Come si fa a piacersi se i modelli pubblicizzati dai media sono così lontani dalla realtà d'un corpo femminile autentico?

"Rifiutandoci di comprare riviste femminili e prodotti reclamizzati da modelle irreali. Io compro i miei cosmetici al Body Shop perché non sperimentano sugli animali, non cercano di convincermi che devo dimostrare 10 anni e pesare 10 chili in meno. Non mi depilo, non faccio diete, non mi sono sottoposta a interventi chirurgici, eppure mi considero piuttosto bella. E ho successo con gli uomini. Vi sembro immodesta? Be', la modestia è una delle virtù che ci conviene sradicare".

Lei scrive anche: "Il sesso è il secondo oppio dei popoli". Ma perché, allora, secondo lei, lo si fa sempre di meno?

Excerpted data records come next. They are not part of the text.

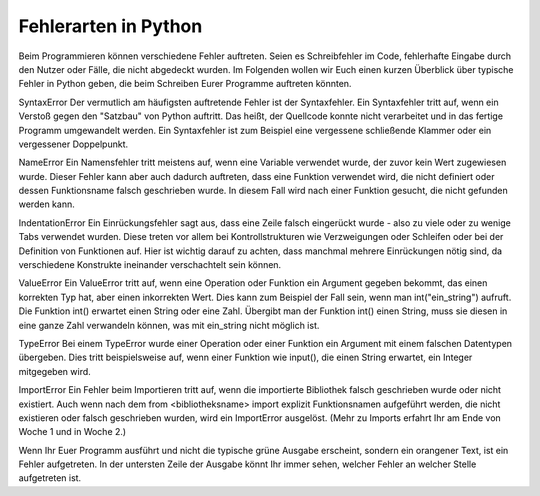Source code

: =====================
Fehlerarten in Python
=====================

Beim Programmieren können verschiedene Fehler auftreten. Seien es Schreibfehler im Code,
fehlerhafte Eingabe durch den Nutzer oder Fälle, die nicht abgedeckt wurden.
Im Folgenden wollen wir Euch einen kurzen Überblick über typische Fehler in Python geben,
die beim Schreiben Eurer Programme auftreten könnten.

SyntaxError
Der vermutlich am häufigsten auftretende Fehler ist der Syntaxfehler.
Ein Syntaxfehler tritt auf, wenn ein Verstoß gegen den "Satzbau" von Python auftritt.
Das heißt, der Quellcode konnte nicht verarbeitet und in das fertige Programm umgewandelt werden.
Ein Syntaxfehler ist zum Beispiel eine vergessene schließende Klammer oder ein vergessener Doppelpunkt.

NameError
Ein Namensfehler tritt meistens auf, wenn eine Variable verwendet wurde,
der zuvor kein Wert zugewiesen wurde. Dieser Fehler kann aber auch dadurch auftreten,
dass eine Funktion verwendet wird, die nicht definiert oder dessen Funktionsname falsch geschrieben wurde.
In diesem Fall wird nach einer Funktion gesucht, die nicht gefunden werden kann.

IndentationError
Ein Einrückungsfehler sagt aus, dass eine Zeile falsch eingerückt wurde - also zu viele
oder zu wenige Tabs verwendet wurden. Diese treten vor allem bei Kontrollstrukturen wie Verzweigungen
oder Schleifen oder bei der Definition von Funktionen auf.
Hier ist wichtig darauf zu achten, dass manchmal mehrere Einrückungen nötig sind, da
verschiedene Konstrukte ineinander verschachtelt sein können.

ValueError
Ein ValueError tritt auf, wenn eine Operation oder Funktion ein Argument gegeben bekommt,
das einen korrekten Typ hat, aber einen inkorrekten Wert.
Dies kann zum Beispiel der Fall sein, wenn man int("ein_string") aufruft.
Die Funktion int() erwartet einen String oder eine Zahl. Übergibt man der Funktion int() einen String,
muss sie diesen in eine ganze Zahl verwandeln können, was mit ein_string nicht möglich ist.

TypeError
Bei einem TypeError wurde einer Operation oder einer Funktion ein Argument mit einem
falschen Datentypen übergeben. Dies tritt beispielsweise auf, wenn einer Funktion wie input(),
die einen String erwartet, ein Integer mitgegeben wird.

ImportError
Ein Fehler beim Importieren tritt auf, wenn die importierte Bibliothek falsch geschrieben wurde
oder nicht existiert. Auch wenn nach dem from <bibliotheksname> import explizit Funktionsnamen aufgeführt werden,
die nicht existieren oder falsch geschrieben wurden, wird ein ImportError ausgelöst.
(Mehr zu Imports erfahrt Ihr am Ende von Woche 1 und in Woche 2.)

Wenn Ihr Euer Programm ausführt und nicht die typische grüne Ausgabe erscheint,
sondern ein orangener Text, ist ein Fehler aufgetreten. In der untersten Zeile der Ausgabe könnt Ihr immer sehen,
welcher Fehler an welcher Stelle aufgetreten ist.

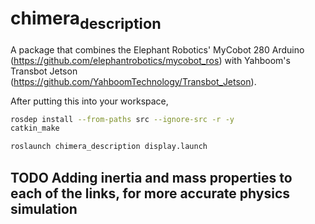 * chimera_description
A package that combines the Elephant Robotics' MyCobot 280 Arduino (https://github.com/elephantrobotics/mycobot_ros) with Yahboom's Transbot Jetson (https://github.com/YahboomTechnology/Transbot_Jetson).

After putting this into your workspace,
#+BEGIN_SRC bash
  rosdep install --from-paths src --ignore-src -r -y
  catkin_make

  roslaunch chimera_description display.launch
#+END_SRC


#+BEGIN_HTML
<img src="screenshot.png"/>
#+END_HTML

** TODO Adding inertia and mass properties to each of the links, for more accurate physics simulation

"Non credo si faccia meno, anzi, si pratica sempre di più. Ma male. Tempo fa mi hanno chiesto: "Cos'è, secondo lei, il sesso senza amore?". Ho risposto: "Semplicemente sesso". Ma il sesso, tranne che nel caso di una gretta transazione commerciale, contiene sempre una certa dose d'amore. Per questo a molta gente, me compresa, riesce assai difficile separare un concetto dall'altro. Il primo rapporto d'amore lo viviamo con nostra madre, che ci offre (nel caso d'una maternità consapevole e desiderata) amore illimitato, incondizionato, e un contatto fisico così intimo da diventare "fusionale". Il neonato non è in grado di distinguere il confine tra sé e la madre, concepisce entrambi come un tutto, non riesce a staccarsi da lei, la vuole continuamente per sé. In modo inconscio, tutti desideriamo rivivere quell'esperienza di fusione in ogni rapporto amoroso. In quale altro modo possiamo cercare d'imitarla, se non nella relazione amorosa, il contatto più stretto che si può vivere con un altro essere umano, dove si mescolano mani, lingue, carezze, e si cerca di entrare l'uno nel corpo dell'altra?".